Task description:
Which of the lines below include the word "approved"? Pull each one out.

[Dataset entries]
::::::::::

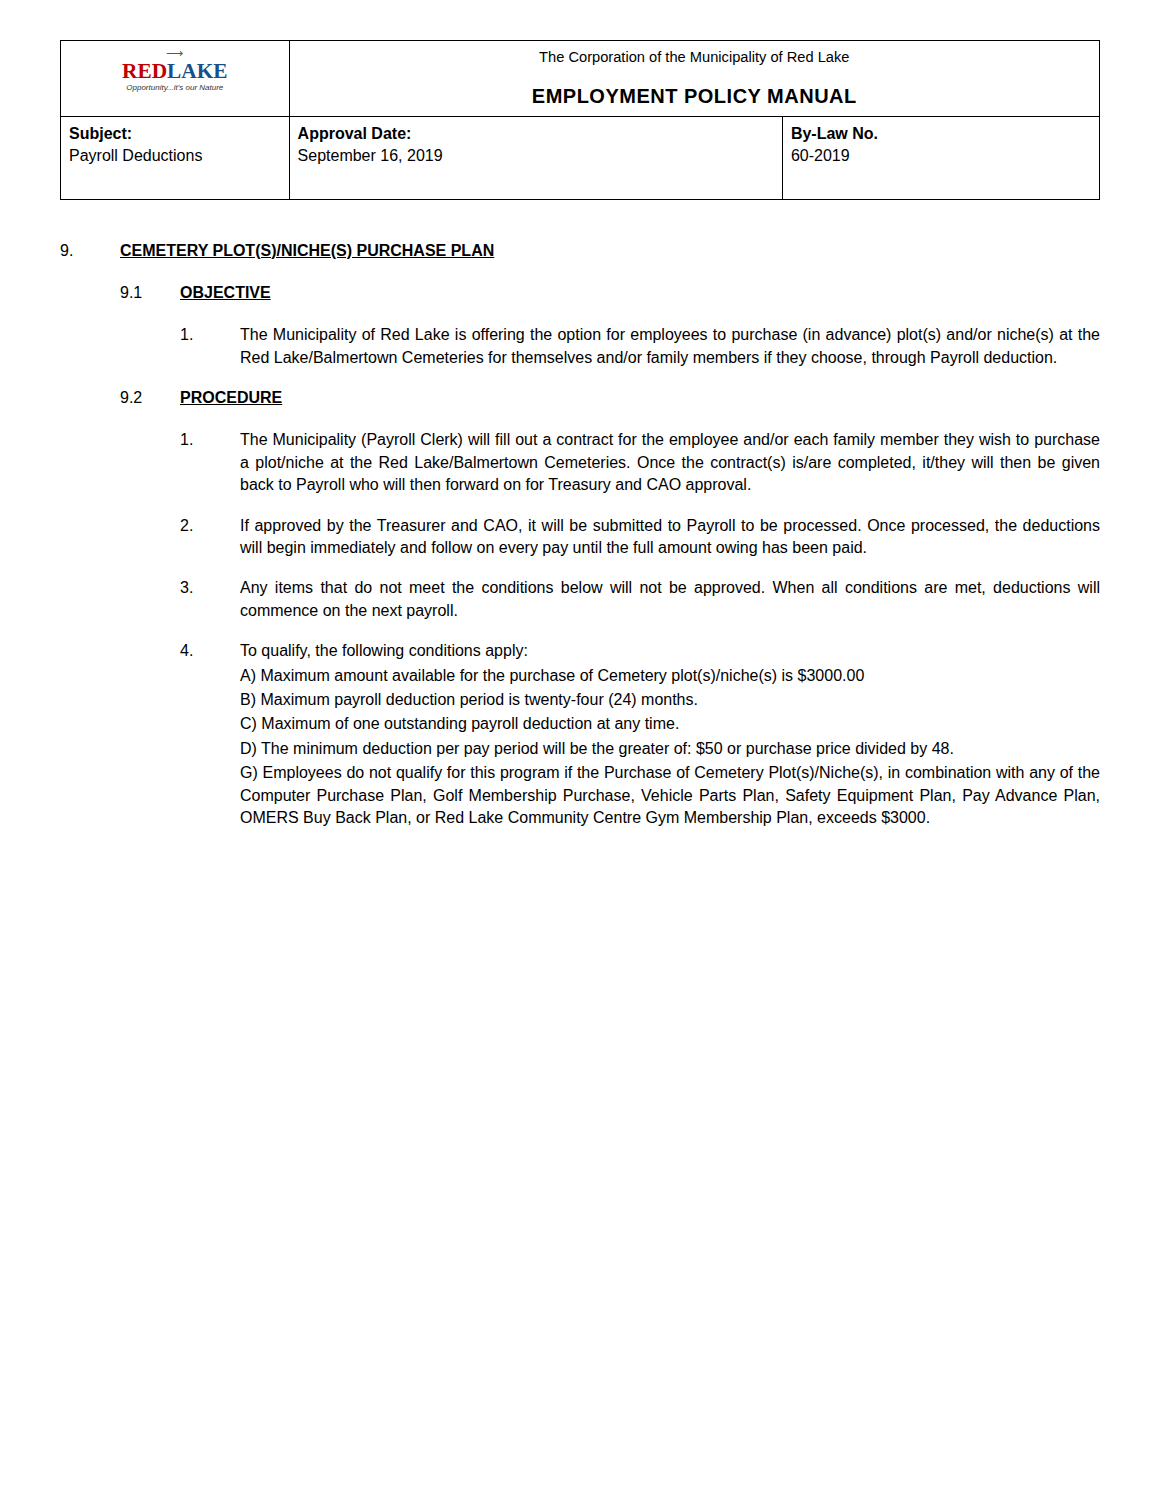| ⟶ RED LAKE Opportunity...it's our Nature | The Corporation of the Municipality of Red Lake EMPLOYMENT POLICY MANUAL |
| Subject: Payroll Deductions | Approval Date: September 16, 2019 | By-Law No. 60-2019 |
9. CEMETERY PLOT(S)/NICHE(S) PURCHASE PLAN
9.1 OBJECTIVE
1.
The Municipality of Red Lake is offering the option for employees to purchase (in advance) plot(s) and/or niche(s) at the Red Lake/Balmertown Cemeteries for themselves and/or family members if they choose, through Payroll deduction.
9.2 PROCEDURE
1.
The Municipality (Payroll Clerk) will fill out a contract for the employee and/or each family member they wish to purchase a plot/niche at the Red Lake/Balmertown Cemeteries. Once the contract(s) is/are completed, it/they will then be given back to Payroll who will then forward on for Treasury and CAO approval.
2.
If approved by the Treasurer and CAO, it will be submitted to Payroll to be processed. Once processed, the deductions will begin immediately and follow on every pay until the full amount owing has been paid.
3.
Any items that do not meet the conditions below will not be approved. When all conditions are met, deductions will commence on the next payroll.
4.
To qualify, the following conditions apply:
A) Maximum amount available for the purchase of Cemetery plot(s)/niche(s) is $3000.00
B) Maximum payroll deduction period is twenty-four (24) months.
C) Maximum of one outstanding payroll deduction at any time.
D) The minimum deduction per pay period will be the greater of: $50 or purchase price divided by 48.
G) Employees do not qualify for this program if the Purchase of Cemetery Plot(s)/Niche(s), in combination with any of the Computer Purchase Plan, Golf Membership Purchase, Vehicle Parts Plan, Safety Equipment Plan, Pay Advance Plan, OMERS Buy Back Plan, or Red Lake Community Centre Gym Membership Plan, exceeds $3000.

::::::::::

Written solution:
If approved by the Treasurer and CAO, it will be submitted to Payroll to be processed. Once processed, the deductions will begin immediately and follow on every pay until the full amount owing has been paid.
Any items that do not meet the conditions below will not be approved. When all conditions are met, deductions will commence on the next payroll.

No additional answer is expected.